Dario Alvarez named SAL Pitcher of the Week and it’s been an unusual road to get there

Gnats lefthander Dario Alvarez earned the South Atlantic League’s Pitcher of the Week award for the week of May 12-18 for a single excellent start on Wednesday, May 14 against Greenville. The 25-year-old lefty struck out 12, walked one and allowed just three hits on his way to his second win of 2014.

For the year, Alvarez’s numbers are eye-popping: 0.33 ERA, 8 G, 3 GS, 27 IP, 17 H, 3 R, 1 ER, 8 BB, 42 K – 103 batters faced. He’s struck a silly 41 percent of opposing hitters and walked 8 percent. Opponents are hitting .181/.252/.202 against him with just two extra-base hits, both doubles.

Alvarez Gnats Delivery (Devyatkin)His reward for his award? He was first transferred to the Brooklyn roster in a paper move during the week to allow the Gnats some flexibility and later moved to the bullpen. Tuesday night, he tossed two scoreless innings with three strikeouts in relief of Ricky Knapp. The role change is a reflection of the Mets’ developmental priorities where it is more important to get consistent innings for Miller Diaz, Robert Gsellman, John Michael Gant, Chris Flexen, Kevin McGowan and Ricky Knapp than for Alvarez.

Alvarez began his professional career with the Phillies organization, pitching for their Dominican Summer League team in 2007-2009 as an 18-20 year-old. In those years, he walked 73 batters in 172 2/3 innings, a rate of 10 percent. He did not pitch in affiliated baseball until the Mets put him in Brooklyn in 2013. However, he never stopped pitching. Two months after the Phillies released him, he found a job in Panama where he pitched for two years before heading to Venezuela, where the Mets saw him in 2012.

As he tells it, Chris Becerra, the Mets’ Director of International Scouting saw him throw seven game innings, then had him throw a bullpen the next day, and then six more innings in a game on the third day.

Alvarez was thrilled – describing himself as “really happy” in an interview translated by Gnats manager Luis Rojas, not just to sign with the Mets, but to be given an opportunity to go first to Florida base spring training and then Brooklyn and Savannah. It was “tough to explain” how happy he was to be given a second chance with the recognition that many guys like him would not make it out of the Dominican Republic.
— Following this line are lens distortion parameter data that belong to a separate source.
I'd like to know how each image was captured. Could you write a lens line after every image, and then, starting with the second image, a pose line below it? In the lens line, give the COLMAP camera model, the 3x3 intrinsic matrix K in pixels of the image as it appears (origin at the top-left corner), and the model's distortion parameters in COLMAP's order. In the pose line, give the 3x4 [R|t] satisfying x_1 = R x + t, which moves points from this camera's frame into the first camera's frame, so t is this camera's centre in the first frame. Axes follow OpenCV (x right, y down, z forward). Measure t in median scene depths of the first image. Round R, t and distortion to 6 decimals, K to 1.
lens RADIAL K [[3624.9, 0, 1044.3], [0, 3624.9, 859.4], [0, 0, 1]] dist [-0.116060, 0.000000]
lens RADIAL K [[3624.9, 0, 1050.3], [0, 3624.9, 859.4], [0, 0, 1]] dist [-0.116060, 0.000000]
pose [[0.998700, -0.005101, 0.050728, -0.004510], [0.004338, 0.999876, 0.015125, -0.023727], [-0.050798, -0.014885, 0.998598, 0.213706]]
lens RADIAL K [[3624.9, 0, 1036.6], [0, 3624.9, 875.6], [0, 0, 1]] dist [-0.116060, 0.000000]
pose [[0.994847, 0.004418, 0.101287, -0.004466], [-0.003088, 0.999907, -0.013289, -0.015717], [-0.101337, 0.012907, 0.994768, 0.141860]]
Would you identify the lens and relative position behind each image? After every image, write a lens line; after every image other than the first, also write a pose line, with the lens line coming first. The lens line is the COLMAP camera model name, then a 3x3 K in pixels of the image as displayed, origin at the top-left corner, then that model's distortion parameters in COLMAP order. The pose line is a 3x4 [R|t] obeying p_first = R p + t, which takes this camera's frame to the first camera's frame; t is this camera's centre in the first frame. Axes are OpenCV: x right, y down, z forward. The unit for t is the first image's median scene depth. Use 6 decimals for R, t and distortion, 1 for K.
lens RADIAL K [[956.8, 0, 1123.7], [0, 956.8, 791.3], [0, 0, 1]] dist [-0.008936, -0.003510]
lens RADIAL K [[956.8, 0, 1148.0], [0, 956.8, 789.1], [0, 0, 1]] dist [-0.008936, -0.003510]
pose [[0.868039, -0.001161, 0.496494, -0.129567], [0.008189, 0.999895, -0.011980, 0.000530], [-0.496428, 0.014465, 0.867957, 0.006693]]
It “is a blessing,” he said. “There is no explanation. I love baseball, and I’m very excited for the second chance.”

Alvarez thinks he’s a better pitcher now than he was in his Phillies’ days, because he is under better control and he’s learned to ask questions. He cited Julian Tavarez with Aguilas in the Dominican Republic, who instructed him that, “putting in the work mentally makes the physical work easier” as being particularly helpful.

Alvarez works off a fastball that’s mostly 90-91, but he can get to 92, a slider around 80 mph and a changeup at 84. He’s mostly fastball/slider, especially out of the bullpen. He can throw strikes with his fastball and his secondaries, and that, from the left side is more than enough to roll through the South Atlantic League. His slider is fairly broad, and will need to be tightened up on his way up the system.

At 25-years-old, and with a three-year gap in professional baseball (2010-2012), he’s already an unusual case in the South Atlantic League.

The good money is on Alvarez working his way up to Double-A as a swingman for the Mets. From there, with a little tighter slider, there’s a chance he could buck the odds and find a way into a big league bullpen.